# Bei mod rewrites get-werte unterbinden...



## Sebigf (15. Januar 2006)

Hallo zusammen!

Ich habe in meinem Script mod-rewrites eingebaut.

Nun möchte ich ein Formular einbinden mit dem man nach Kategorien, Hits und Auf- u. Absteigend sortieren kann.

Ich habe das alles mit GET geregelt...

Aber wenn ich jetzt das Fomular abschicke, setzt der Browser ?var=..... hinter meine URLs.

Ich möchte es aber so haben, dass es bei den normalen Rewrites bleibt.
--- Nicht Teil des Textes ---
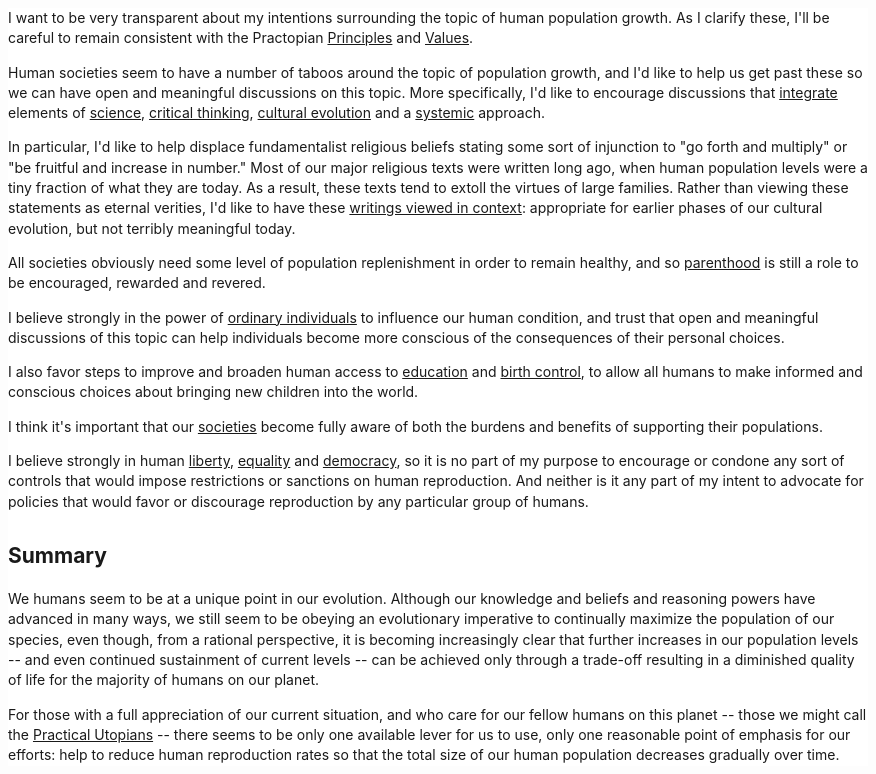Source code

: I want to be very transparent about my intentions surrounding the topic of human population growth. As I clarify these, I'll be careful to remain consistent with the Practopian [Principles][pri] and [Values][val]. 

Human societies seem to have a number of taboos around the topic of population growth, and I'd like to help us get past these so we can have open and meaningful discussions on this topic. More specifically, I'd like to encourage discussions that [integrate][int] elements of [science][sci], [critical thinking][crt], [cultural evolution][cul] and a [systemic][sys] approach. 

In particular, I'd like to help displace fundamentalist religious beliefs stating some sort of injunction to "go forth and multiply" or "be fruitful and increase in number." Most of our major religious texts were written long ago, when human population levels were a tiny fraction of what they are today. As a result, these texts tend to extoll the virtues of large families. Rather than viewing these statements as eternal verities, I'd like to have these [writings viewed in context][wri]: appropriate for earlier phases of our cultural evolution, but not terribly meaningful today. 

All societies obviously need some level of population replenishment in order to remain healthy, and so [parenthood][par] is still a role to be encouraged, rewarded and revered.

I believe strongly in the power of [ordinary individuals][ind] to influence our human condition, and trust that open and meaningful discussions of this topic can help individuals become more conscious of the consequences of their personal choices. 

I also favor steps to improve and broaden human access to [education][edu] and [birth control][too], to allow all humans to make informed and conscious choices about bringing new children into the world.

I think it's important that our [societies][soc] become fully aware of both the burdens and benefits of supporting their populations. 

I believe strongly in human [liberty][lib], [equality][equ] and [democracy][dem], so it is no part of my purpose to encourage or condone any sort of controls that would impose restrictions or sanctions on human reproduction. And neither is it any part of my intent to advocate for policies that would favor or discourage reproduction by any particular group of humans. 

## Summary

We humans seem to be at a unique point in our evolution. Although our knowledge and beliefs and reasoning powers have advanced in many ways, we still seem to be obeying an evolutionary imperative to continually maximize the population of our species, even though, from a rational perspective, it is becoming increasingly clear that further increases in our population levels -- and even continued sustainment of current levels -- can be achieved only through a trade-off resulting in a diminished quality of life for the majority of humans on our planet. 

For those with a full appreciation of our current situation, and who care for our fellow humans on this planet -- those we might call the [Practical Utopians][pru] -- there seems to be only one available lever for us to use, only one reasonable point of emphasis for our efforts: help to reduce human reproduction rates so that the total size of our human population decreases gradually over time.



[pru]: https://www.Practopian.org

[pri]: ../../core/principles.html
[val]: ../../core/values.html

[bal]: ../../tags/balance.html
[con]: ../../tags/connection.html
[cul]: ../../tags/cultural-evolution.html
[crt]: ../../tags/critical-thinking.html
[dem]: ../../tags/democracy.html
[edu]: ../../tags/education.html
[equ]: ../../tags/equality.html
[hum]: ../../tags/humanism.html
[ind]: ../../tags/individuals.html
[int]: ../../tags/integral.html
[lib]: ../../tags/liberty.html
[par]: ../../tags/parenthood.html
[sci]: ../../tags/science.html
[soc]: ../../tags/society.html
[sus]: ../../tags/sustainability.html
[sys]: ../../tags/systemic.html
[too]: ../../tags/tools.html
[val]: ../../tags/value-creation.html
[wri]: ../../tags/written-word.html

[boyd]: ../../quotes/sixties-surpluses-of-money-and-time.html
[har1]: ../../quotes/evolutionary-success-and-individual-suffering.html
[warhol]: ../../quotes/a-coke-is-a-coke.html

[bees]: https://en.wikipedia.org/wiki/Bee_population_decline
[bomb]: https://en.wikipedia.org/wiki/The_Population_Bomb
[ext]: http://www.biologicaldiversity.org/programs/biodiversity/elements_of_biodiversity/extinction_crisis/
[foot]: http://www.footprintnetwork.org/content/documents/ecological_footprint_nations/
[frack]: https://en.wikipedia.org/wiki/Hydraulic_fracturing
[frog]: https://en.wikipedia.org/wiki/Boiling_frog
[gdp]:  http://www.democraticunderground.com/discuss/duboard.php?az=view_all&address=115x220140
[incomes]: http://inequality.org/income-inequality/
[meters]: http://www.worldometers.info/world-population/
[philly]: http://www.philly.com/philly/health/addiction/A_hidden_heroin_hellscape.html
[pop]: https://en.wikipedia.org/wiki/Population_growth
[totc]: https://en.wikipedia.org/wiki/Tragedy_of_the_commons
[warm]: https://en.wikipedia.org/wiki/Global_warming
z.B. ./news,main,0,0,0.htm

Kann einer helfen ?

Danke


----------



## Maik (16. Januar 2006)

Ich schiebe den Thread mal auf Verdacht in das PHP-Forum.


----------



## Dennis Wronka (16. Januar 2006)

Ich denk das ist eher was fuer's Web-Server-Forum, da es ja um Mod_Rewrite geht.


----------



## Gumbo (16. Januar 2006)

Du hast das richtige Stichwort bereits im Titel genannt: Apaches „mod_rewrite“-Modul. Wo genau liegt dein Problem?


----------